Transparence en politique : ce que contiennent les deux projets de loi adoptés

Ils prévoient notamment que les déclarations de patrimoine des députés et des sénateurs pourront être consultés... mais uniquement en préfecture.

Le Palais-Bourbon, où siège l\'Assemblée nationale, à Paris.
Le Palais-Bourbon, où siège l'Assemblée nationale, à Paris. (ROGER ROZENCWAJG / PHOTONONSTOP)

Initiés dans la foulée de l'affaire Cahuzac, les projets de lois sur la transparence ont été définitivement adoptés par le Parlement, mardi 17 septembre. Les parlementaires socialistes, écologistes et communistes ont voté pour ces textes, qui ont en revanche été rejetés par l'UMP et une large majorité des radicaux de gauche. Les députés de l'UDI de Jean-Louis Borloo ont choisi de s'abstenir. 

S'ils prévoient des déclarations de patrimoine des élus, consultables en préfecture, et des déclarations d'intérêts publiables, ces deux projets de loi sont moins ambitieux que ne le souhaitait le gouvernement.

Francetv info revient sur les principales avancées et renoncements des projets de loi.

Les mesures retenues

Les déclarations de patrimoine consultables en préfecture. Comme les ministres, les parlementaires vont devoir remplir une déclaration de patrimoine, recensant leurs biens et leurs comptes en banque, au moment de leur entrée en fonction. Celles-ci seront consultables par n'importe quel citoyen, mais uniquement en préfecture.

Les déclarations d'intérêts sur internet. Les parlementaires devront également remplir une déclaration d'intérêts, sur le modèle de celle des ministres. Ce document, qui mentionne les activités et les relations des élus, de leurs proches ou de leurs collaborateurs qui sont susceptibles de créer des conflits d'intérêts, sera, lui, directement consultable en ligne.

Création d'une Haute autorité de transparence de la vie publique. Composée de six magistrats et quatre "personnalités qualifiées" choisies par les deux assemblées, cette autorité, dotée de nouveaux moyens, remplace la commission pour la transparence financière de la vie politique. Elle aura la charge de recueillir les déclarations de patrimoine et de les contrôler, en lien avec l'administration fiscale. Elle devra également vérifier qu'il n'y a pas eu enrichissement personnel.

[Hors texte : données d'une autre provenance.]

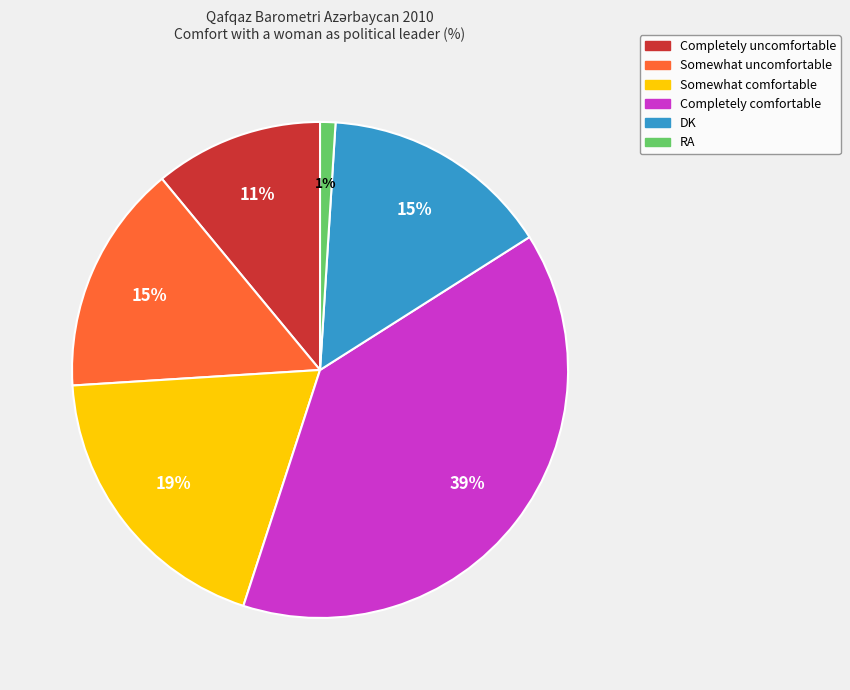

How many segments does this pie chart have?

6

Transparence de la réserve parlementaire. La réserve parlementaire, ces subventions jusqu'ici opaques versées à discrétion par les députés et sénateurs, devient transparente. Bénéficiaire, montant versé, nature du projet financé, programme concerné et nom du parlementaire qui a octroyé la subvention seront publiés. Pour la première fois, cette pratique contestée est inscrite dans la loi.

Les mesures abandonnées

La publication sur le web des déclarations de patrimoine. Réclamée par le gouvernement et le président de la République, la publication (en version papier ou web) des déclarations de patrimoine des élus a été rejetée par les députés : elles sont consultables, mais uniquement si l'on se déplace en personne en préfecture (lire plus haut).

Porte-parole de la fronde des députés socialistes, le président de l'Assemblée nationale, Claude Bartolone, estimait  en effet que la publication sur internet relevait d'une "démocratie paparazzi". Les textes prévoient même que toute publication d'une déclaration des élus sera passible d'un an de prison et d'une amende de 45 000 euros. Autrement dit, les déclarations de patrimoine des élus sont consultables, mais pas publiables...

L'interdiction de la fonction d'avocat conseil. Le président de la République avait annoncé que "certaines activités professionnelles", comme le journalisme ou celle d'avocat conseil, seraient interdites aux parlementaires. La loi n'interdit finalement que la fonction de conseil stricto sensu, mais pas celle d'avocat conseil.